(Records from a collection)
★ ★ ★ ★

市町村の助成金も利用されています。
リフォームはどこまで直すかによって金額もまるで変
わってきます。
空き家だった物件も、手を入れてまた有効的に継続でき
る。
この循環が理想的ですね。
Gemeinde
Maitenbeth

★ ★ ★ ★

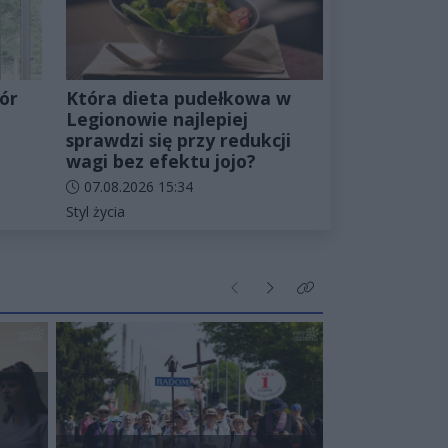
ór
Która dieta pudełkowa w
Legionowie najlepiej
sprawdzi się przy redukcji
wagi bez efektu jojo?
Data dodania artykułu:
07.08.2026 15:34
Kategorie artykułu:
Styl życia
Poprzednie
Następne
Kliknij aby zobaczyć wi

★ ★ ★ ★

> **JOB ITEM**
Report how many lines of the rows contain the string "artykułu", matching case exactly. Reply with the number alone.

> **SOLUTION FOR THIS TASK**
2